F1: Social Distancing during the 2020 season?
Formula One bosses are investigating measures necessary for the season to begin, including possible isolation of the teams from each other during the races held behind closed doors.
With the COVID-19 pandemic still being in its peak in many countries around the world, Formula One is looking into possibilities of getting the season started. Recently talks about hosting a few races on track like Silverstone and Austria has been proposed, with the idea to hold the races behind closed doors. Currently Austria is going through the lifting of lockdown restrictions, and the government expressed it “wont stand in the way” of the GP happening in the beginning of July.
The beginning of the 2020 season has been abruptly called off in Australia, and additional 9 races have been either postponed or cancelled. F1 is investigating precautions it could impose to make sure the health risks are minimised, and recently the idea of having races on empty circuits with minimal staff has been proposed. Additionally, now an idea has been in the talks that the teams could be isolated from each other in the paddock. The assumption is that the teams would have to limit their staff that would come to the races, all of the team members would have to be tested for the COVID-19 prior to arrival and the teams would be places as far from each other as its possible.
When it comes to races behind closed doors, Charles Leclerc, the driver of Scuderia Ferrari expressed that although its a good idea, it definitely wont feel the same like a “regular” GP would.
As he said: “It will definitely not feel like a normal race because during a race weekend you can really feel the support of the fans, you can see them, you can hear them. So it is different, [they] cheer you up whenever you have bad times and it will cheer you up even more when you have good times because they are happy for you. So it is going to be very different.”
He added: “But I definitely think it’s better than nothing. So if we can start like this in a safe way for everyone, then I think it’s a good way to start the season as it will entertain the people first that are home. And obviously it will also help us to get back into the car, which is what we are all missing the most. But the priority should be to do it in safety.”

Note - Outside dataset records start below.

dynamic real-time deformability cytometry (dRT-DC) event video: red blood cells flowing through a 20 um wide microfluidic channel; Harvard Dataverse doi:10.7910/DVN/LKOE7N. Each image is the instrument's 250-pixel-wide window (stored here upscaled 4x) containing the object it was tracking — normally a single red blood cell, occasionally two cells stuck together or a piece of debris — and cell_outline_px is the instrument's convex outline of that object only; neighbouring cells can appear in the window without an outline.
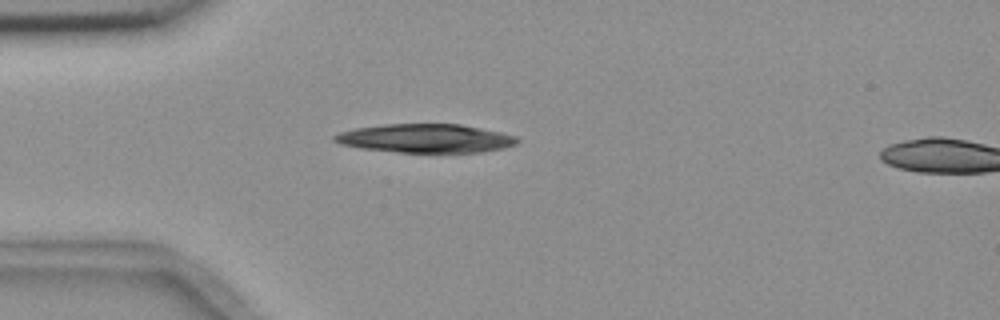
{"species": "common noctule bat (a hibernating species)", "species_latin": "Nyctalus noctula", "temperature_condition": "room temperature", "stored_images_in_passage": 1, "camera_frame_rate_fps": 3000, "um_per_image_px": 0.085, "animal": {"sex": "female", "body_mass_g": 18.4}, "frame": {"image": 1, "passage_image": 1, "time_ms": 0.0, "image_size_px": [1000, 320], "cell_outline_px": [[520, 140], [516, 144], [504, 148], [480, 152], [400, 152], [360, 148], [340, 144], [332, 140], [332, 136], [340, 132], [356, 128], [384, 124], [460, 124], [500, 132], [516, 136]], "centroid_in_image_um": [36.16, 11.76], "position_along_channel_um": 48.8, "area_um2": 30.46}}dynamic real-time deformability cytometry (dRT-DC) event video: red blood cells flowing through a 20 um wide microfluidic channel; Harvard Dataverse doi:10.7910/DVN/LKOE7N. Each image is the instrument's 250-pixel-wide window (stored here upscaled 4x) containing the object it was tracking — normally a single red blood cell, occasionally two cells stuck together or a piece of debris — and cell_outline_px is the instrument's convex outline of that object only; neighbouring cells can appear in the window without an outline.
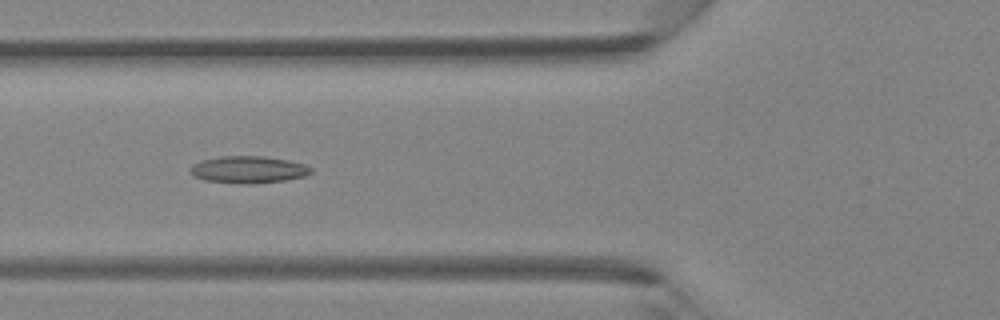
{"species": "Egyptian fruit bat (a non-hibernating species)", "species_latin": "Rousettus aegyptiacus", "temperature_condition": "room temperature", "stored_images_in_passage": 44, "camera_frame_rate_fps": 3000, "um_per_image_px": 0.085, "animal": {"sex": "female"}, "frame": {"image": 1, "passage_image": 16, "time_ms": 5.0, "image_size_px": [1000, 320], "cell_outline_px": [[312, 172], [304, 176], [284, 180], [256, 184], [240, 184], [204, 180], [192, 176], [188, 172], [188, 168], [192, 164], [200, 160], [220, 156], [264, 156], [288, 160], [304, 164], [312, 168]], "centroid_in_image_um": [21.04, 14.42], "position_along_channel_um": 104.8, "area_um2": 19.36}}
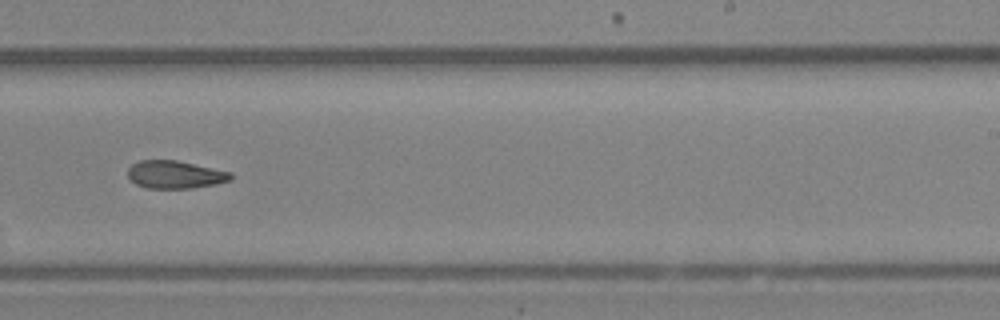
{"frame": {"image": 2, "passage_image": 27, "time_ms": 8.667, "image_size_px": [1000, 320], "cell_outline_px": [[232, 180], [216, 184], [192, 188], [148, 188], [136, 184], [128, 176], [128, 168], [132, 164], [140, 160], [176, 160], [232, 172]], "centroid_in_image_um": [14.9, 14.84], "position_along_channel_um": 274.1, "area_um2": 16.65}}
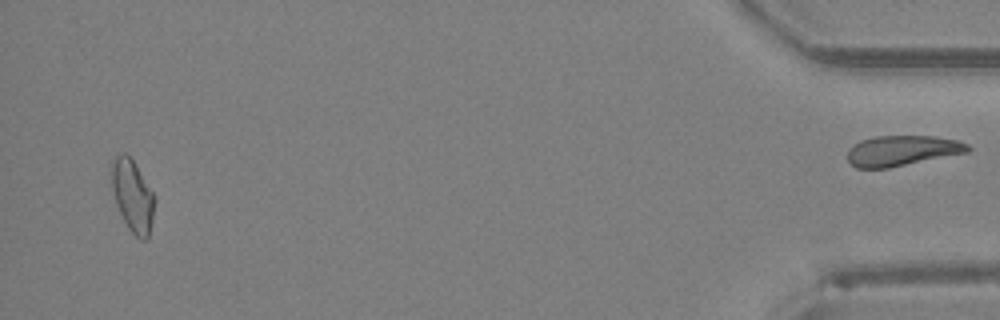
{"frame": {"image": 3, "passage_image": 42, "time_ms": 13.667, "image_size_px": [1000, 320], "cell_outline_px": [[152, 220], [148, 240], [140, 240], [128, 228], [116, 204], [112, 188], [112, 160], [116, 156], [124, 152], [132, 160], [152, 192]], "centroid_in_image_um": [11.24, 16.67], "position_along_channel_um": 424.0, "area_um2": 17.28}}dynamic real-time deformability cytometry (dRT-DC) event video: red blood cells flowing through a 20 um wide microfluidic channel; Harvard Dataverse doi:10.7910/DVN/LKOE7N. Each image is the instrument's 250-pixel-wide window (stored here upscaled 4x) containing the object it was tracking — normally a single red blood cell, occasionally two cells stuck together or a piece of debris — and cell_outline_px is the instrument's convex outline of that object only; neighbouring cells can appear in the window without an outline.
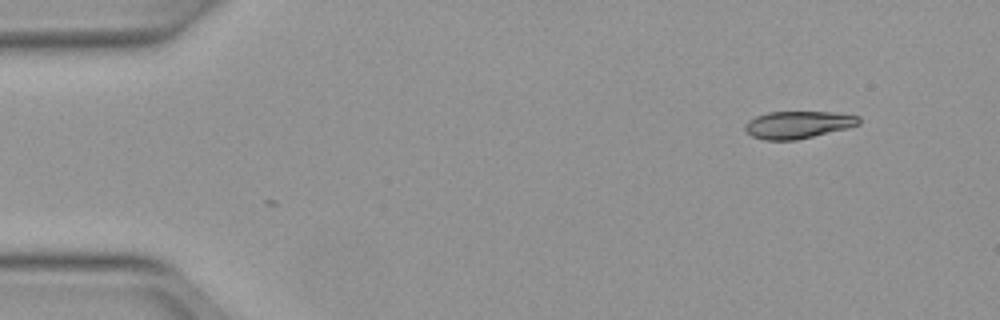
{"species": "Egyptian fruit bat (a non-hibernating species)", "species_latin": "Rousettus aegyptiacus", "temperature_condition": "warm", "stored_images_in_passage": 2, "camera_frame_rate_fps": 3000, "um_per_image_px": 0.085, "animal": {"sex": "female"}, "frame": {"image": 1, "passage_image": 2, "time_ms": 0.333, "image_size_px": [1000, 320], "cell_outline_px": [[860, 124], [848, 128], [796, 140], [764, 140], [752, 136], [744, 128], [744, 124], [748, 120], [756, 116], [768, 112], [832, 112], [860, 116]], "centroid_in_image_um": [67.83, 10.6], "position_along_channel_um": 17.2, "area_um2": 18.15}}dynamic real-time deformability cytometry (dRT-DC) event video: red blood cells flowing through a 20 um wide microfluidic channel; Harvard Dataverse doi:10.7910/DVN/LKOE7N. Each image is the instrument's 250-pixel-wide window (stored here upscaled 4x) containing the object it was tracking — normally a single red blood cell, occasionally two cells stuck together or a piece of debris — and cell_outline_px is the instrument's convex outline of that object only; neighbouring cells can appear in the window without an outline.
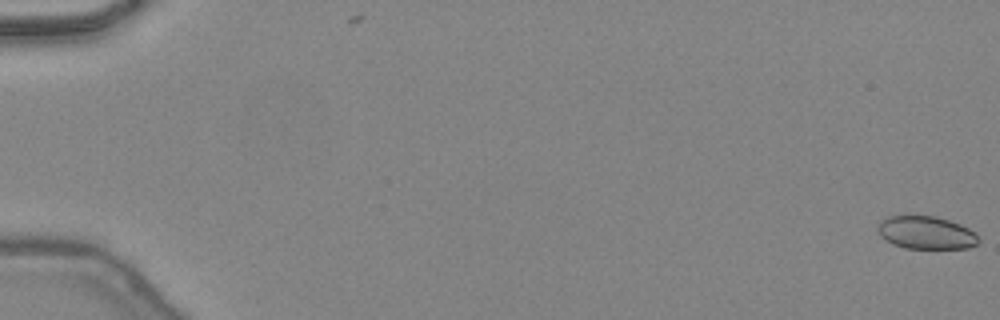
{"species": "common noctule bat (a hibernating species)", "species_latin": "Nyctalus noctula", "temperature_condition": "warm", "stored_images_in_passage": 49, "segment_of_instrument_passage": [1, 2], "camera_frame_rate_fps": 3000, "um_per_image_px": 0.085, "animal": {"sex": "female", "body_mass_g": 24.6, "forearm_length_mm": 56.2}, "frame": {"image": 1, "passage_image": 1, "time_ms": 0.0, "image_size_px": [1000, 320], "cell_outline_px": [[980, 240], [976, 244], [968, 248], [904, 248], [892, 244], [880, 236], [876, 228], [880, 220], [888, 216], [936, 216], [960, 224], [976, 232]], "centroid_in_image_um": [78.7, 19.77], "position_along_channel_um": 6.3, "area_um2": 19.42}}
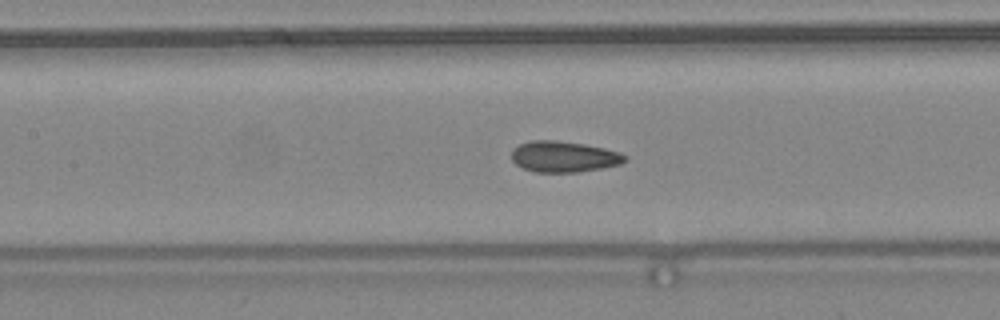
{"frame": {"image": 2, "passage_image": 24, "time_ms": 7.667, "image_size_px": [1000, 320], "cell_outline_px": [[628, 160], [620, 164], [580, 172], [532, 172], [516, 164], [512, 160], [512, 148], [528, 140], [556, 140], [584, 144], [604, 148], [620, 152], [628, 156]], "centroid_in_image_um": [47.93, 13.31], "position_along_channel_um": 159.5, "area_um2": 20.63}}
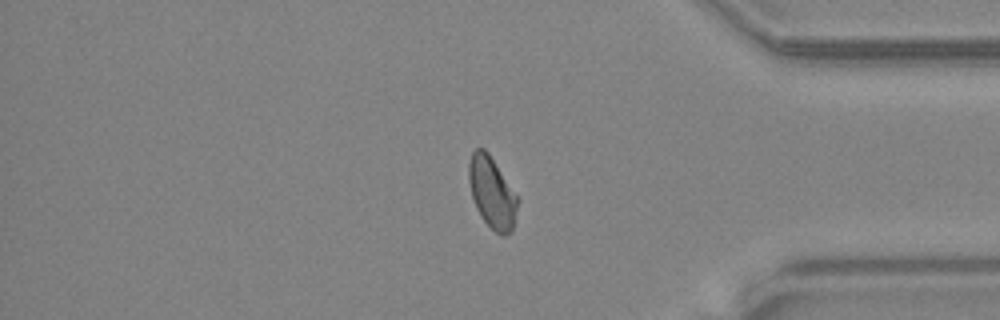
{"frame": {"image": 3, "passage_image": 41, "time_ms": 13.333, "image_size_px": [1000, 320], "cell_outline_px": [[520, 200], [512, 232], [504, 236], [500, 236], [480, 216], [476, 208], [472, 196], [468, 180], [468, 164], [472, 152], [476, 148], [484, 148], [488, 152]], "centroid_in_image_um": [41.83, 16.39], "position_along_channel_um": 393.4, "area_um2": 20.4}}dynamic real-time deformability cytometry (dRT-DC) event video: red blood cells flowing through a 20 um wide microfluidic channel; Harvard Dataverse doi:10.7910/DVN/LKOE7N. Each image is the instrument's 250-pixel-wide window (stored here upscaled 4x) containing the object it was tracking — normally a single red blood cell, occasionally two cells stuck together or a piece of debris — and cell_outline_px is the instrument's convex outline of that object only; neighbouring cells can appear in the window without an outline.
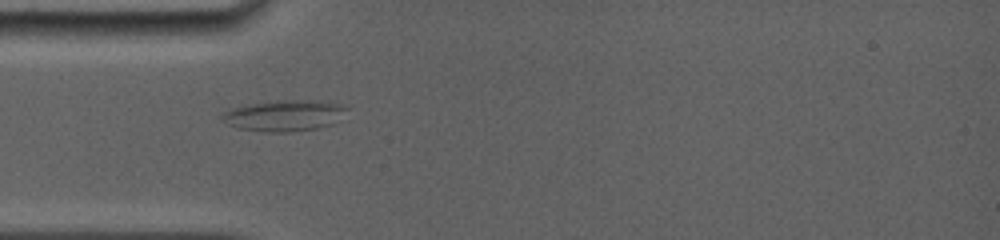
{"species": "common noctule bat (a hibernating species)", "species_latin": "Nyctalus noctula", "temperature_condition": "room temperature", "stored_images_in_passage": 6, "camera_frame_rate_fps": 5000, "um_per_image_px": 0.085, "animal": {"sex": "female", "body_mass_g": 19.0, "forearm_length_mm": 56.7}, "frame": {"image": 1, "passage_image": 1, "time_ms": 0.0, "image_size_px": [1000, 240], "cell_outline_px": [[348, 108], [332, 124], [316, 128], [288, 132], [264, 132], [240, 128], [228, 124], [220, 116], [224, 112], [232, 108], [248, 104], [276, 100], [328, 100], [340, 104]], "centroid_in_image_um": [24.17, 9.8], "position_along_channel_um": 60.8, "area_um2": 22.48}}
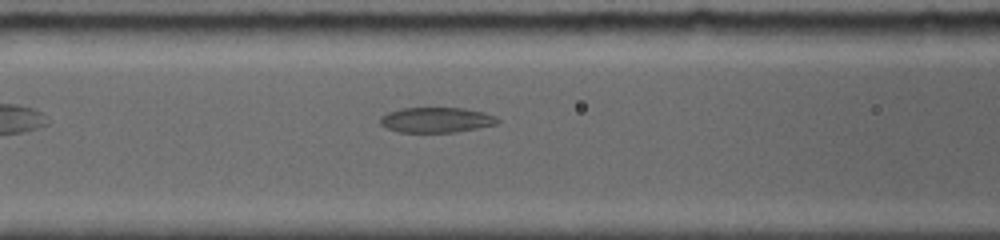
{"frame": {"image": 2, "passage_image": 6, "time_ms": 1.8, "image_size_px": [1000, 240], "cell_outline_px": [[500, 124], [456, 132], [400, 132], [388, 128], [380, 124], [380, 116], [388, 112], [400, 108], [464, 108], [484, 112], [496, 116], [500, 120]], "centroid_in_image_um": [37.13, 10.19], "position_along_channel_um": 129.5, "area_um2": 17.4}}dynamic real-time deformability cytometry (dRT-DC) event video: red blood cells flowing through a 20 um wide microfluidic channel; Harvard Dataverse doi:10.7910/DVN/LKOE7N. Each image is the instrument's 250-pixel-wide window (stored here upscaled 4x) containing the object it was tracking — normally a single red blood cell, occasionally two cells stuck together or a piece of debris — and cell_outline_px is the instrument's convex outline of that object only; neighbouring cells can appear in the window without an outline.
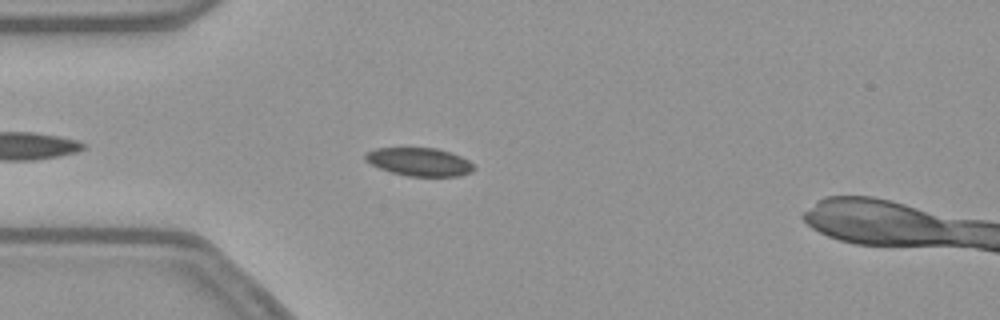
{"species": "common noctule bat (a hibernating species)", "species_latin": "Nyctalus noctula", "temperature_condition": "warm", "stored_images_in_passage": 34, "camera_frame_rate_fps": 3000, "um_per_image_px": 0.085, "animal": {"sex": "female", "body_mass_g": 21.9}, "frame": {"image": 1, "passage_image": 6, "time_ms": 1.667, "image_size_px": [1000, 320], "cell_outline_px": [[476, 168], [472, 172], [460, 176], [408, 176], [392, 172], [380, 168], [364, 160], [364, 156], [368, 152], [376, 148], [436, 148], [460, 156], [468, 160]], "centroid_in_image_um": [35.66, 13.76], "position_along_channel_um": 49.3, "area_um2": 17.69}}
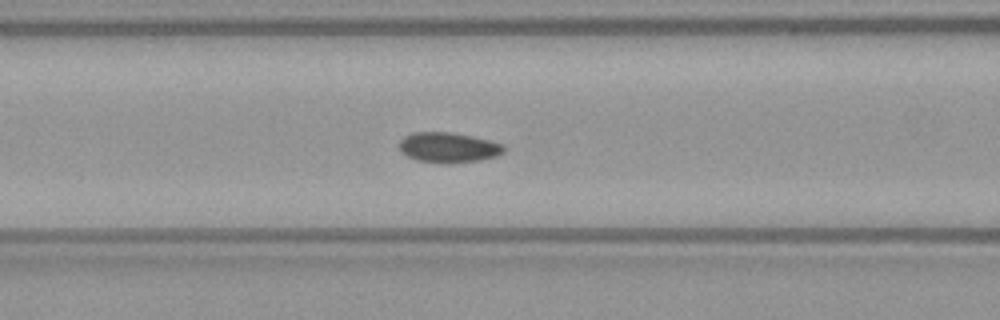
{"frame": {"image": 2, "passage_image": 13, "time_ms": 4.0, "image_size_px": [1000, 320], "cell_outline_px": [[504, 152], [496, 156], [480, 160], [448, 164], [444, 164], [416, 160], [400, 152], [400, 140], [404, 136], [412, 132], [452, 132], [472, 136], [504, 144]], "centroid_in_image_um": [38.1, 12.54], "position_along_channel_um": 128.5, "area_um2": 18.55}}
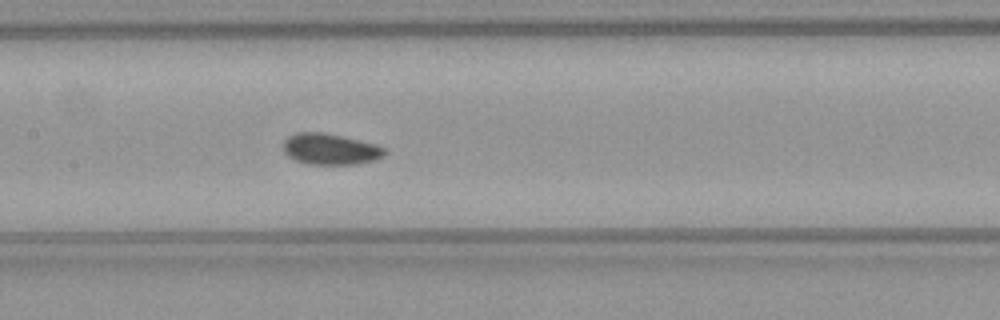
{"frame": {"image": 3, "passage_image": 17, "time_ms": 5.333, "image_size_px": [1000, 320], "cell_outline_px": [[384, 156], [376, 160], [356, 164], [308, 164], [296, 160], [288, 156], [284, 152], [284, 140], [288, 136], [296, 132], [324, 132], [344, 136], [376, 144], [384, 148]], "centroid_in_image_um": [28.07, 12.66], "position_along_channel_um": 179.3, "area_um2": 18.44}, "authors_computed_cell_mechanics": {"area_um2": 18.2937, "velocity_mm_per_s": 3.7919, "shape_relaxation_time_tau1_ms": 4.8543, "shape_relaxation_time_tau2_ms": 1.4152, "deformation_change_tau1": 0.0705, "deformation_change_tau2": 0.0581}}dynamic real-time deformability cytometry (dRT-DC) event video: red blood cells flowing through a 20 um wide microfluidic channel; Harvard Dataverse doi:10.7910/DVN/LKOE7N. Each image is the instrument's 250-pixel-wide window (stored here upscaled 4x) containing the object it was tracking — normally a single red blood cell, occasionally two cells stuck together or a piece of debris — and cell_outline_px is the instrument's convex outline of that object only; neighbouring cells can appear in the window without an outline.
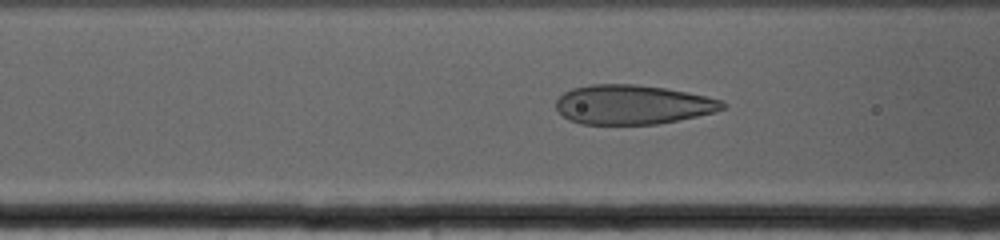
{"species": "human", "species_latin": "Homo sapiens", "temperature_condition": "cold", "stored_images_in_passage": 58, "camera_frame_rate_fps": 3000, "um_per_image_px": 0.085, "donor": {"sex": "female"}, "frame": {"image": 1, "passage_image": 20, "time_ms": 6.333, "image_size_px": [1000, 240], "cell_outline_px": [[728, 104], [724, 108], [716, 112], [656, 124], [580, 124], [568, 120], [556, 108], [556, 100], [564, 92], [572, 88], [592, 84], [632, 84], [664, 88], [704, 96], [720, 100]], "centroid_in_image_um": [53.74, 8.89], "position_along_channel_um": 112.9, "area_um2": 37.97}}
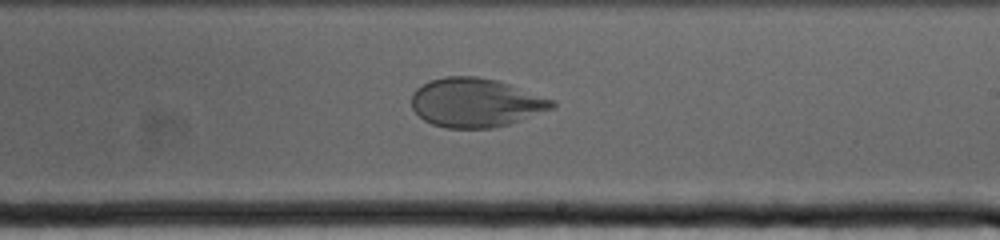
{"frame": {"image": 2, "passage_image": 35, "time_ms": 11.333, "image_size_px": [1000, 240], "cell_outline_px": [[556, 104], [552, 108], [508, 124], [492, 128], [444, 128], [432, 124], [424, 120], [412, 108], [412, 92], [416, 88], [428, 80], [444, 76], [476, 76], [496, 80], [556, 100]], "centroid_in_image_um": [40.4, 8.71], "position_along_channel_um": 248.6, "area_um2": 40.0}}
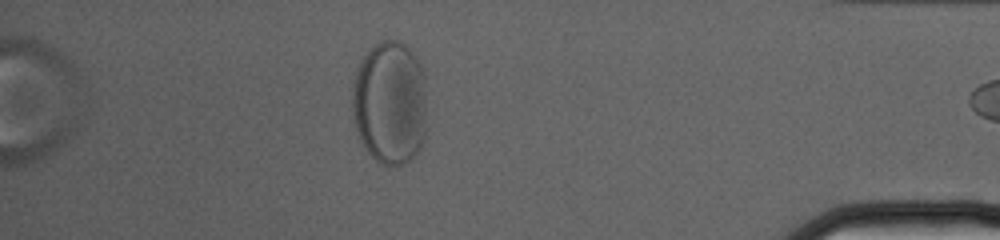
{"frame": {"image": 3, "passage_image": 56, "time_ms": 18.333, "image_size_px": [1000, 240], "cell_outline_px": [[424, 140], [420, 148], [404, 164], [380, 164], [368, 152], [360, 140], [356, 128], [352, 108], [352, 88], [356, 72], [360, 60], [380, 40], [396, 40], [404, 44], [416, 56], [424, 72]], "centroid_in_image_um": [33.12, 8.72], "position_along_channel_um": 402.1, "area_um2": 53.52}}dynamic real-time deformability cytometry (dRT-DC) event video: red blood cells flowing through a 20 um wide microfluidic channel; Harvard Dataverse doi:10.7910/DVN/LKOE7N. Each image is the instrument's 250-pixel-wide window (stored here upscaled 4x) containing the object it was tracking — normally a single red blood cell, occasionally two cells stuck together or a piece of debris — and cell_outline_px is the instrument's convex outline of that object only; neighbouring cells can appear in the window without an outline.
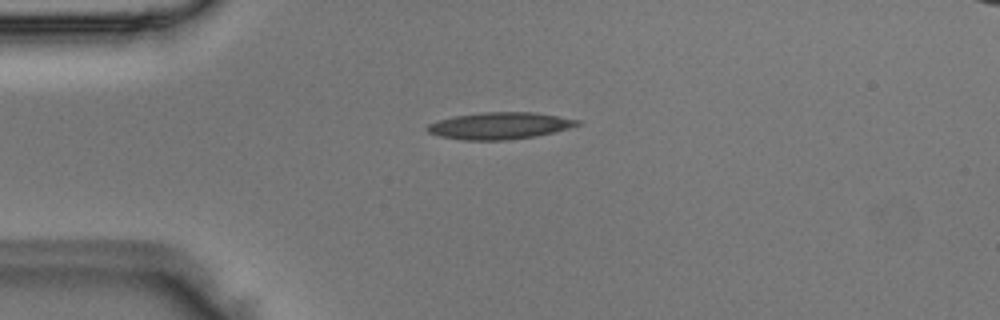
{"species": "Egyptian fruit bat (a non-hibernating species)", "species_latin": "Rousettus aegyptiacus", "temperature_condition": "room temperature", "stored_images_in_passage": 3, "camera_frame_rate_fps": 3000, "um_per_image_px": 0.085, "animal": {"sex": "male"}, "frame": {"image": 1, "passage_image": 1, "time_ms": 0.0, "image_size_px": [1000, 320], "cell_outline_px": [[584, 124], [536, 136], [504, 140], [464, 140], [440, 136], [428, 132], [424, 128], [428, 124], [436, 120], [452, 116], [484, 112], [532, 112], [580, 120]], "centroid_in_image_um": [42.43, 10.68], "position_along_channel_um": 42.6, "area_um2": 23.47}}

Answering the recent proposal to hold races with no spectators, Uberto Selvatico Estense, the president of Imola circuit said that they’re willing to host an F1 race behind closed doors if the situation in Italy will improve in the coming months. If that would indeed happen, then it would be the first F1 race at Imola since the last San Marino GP in 2006. Despite the hard and unknown situation with the 2020 season, many expressed that having races in 2020 is “critical”, due to the massive financial hits the teams were exposed to with the lack of racing. Many of the “smaller” teams have found themselves struggling tin the current situation, and many have furloughed it’s staff and implemented other cost-saving measures.
As recently said by Claire Williams, the deputy principal of Williams: “We have to wait obviously until the time is right to it's safe to do so. It's an incredibly tough environment that F1 finds itself in right now. We have spent so much time locked into meetings, the team principals together with the FIA and F1, over the past four weeks to ensure we do absolutely everything we need to do to make sure all of us come out of this at the end of this year unscathed”
She added: ”Clearly big part of that is about when we are able to go racing again, particularly for a team like ours. We're one of the true independents left, we don't have the backing that the majority of our competitors have up and down the grid.For us, going racing is absolutely critical this year. But as I said, it has to be when it's safe to do so.”
Currently there is still not a clear-cut answer to when exactly the season will, or if it actually at all will start. The question is also that if the racing will finally come back, will it do so with all of the teams from the grid.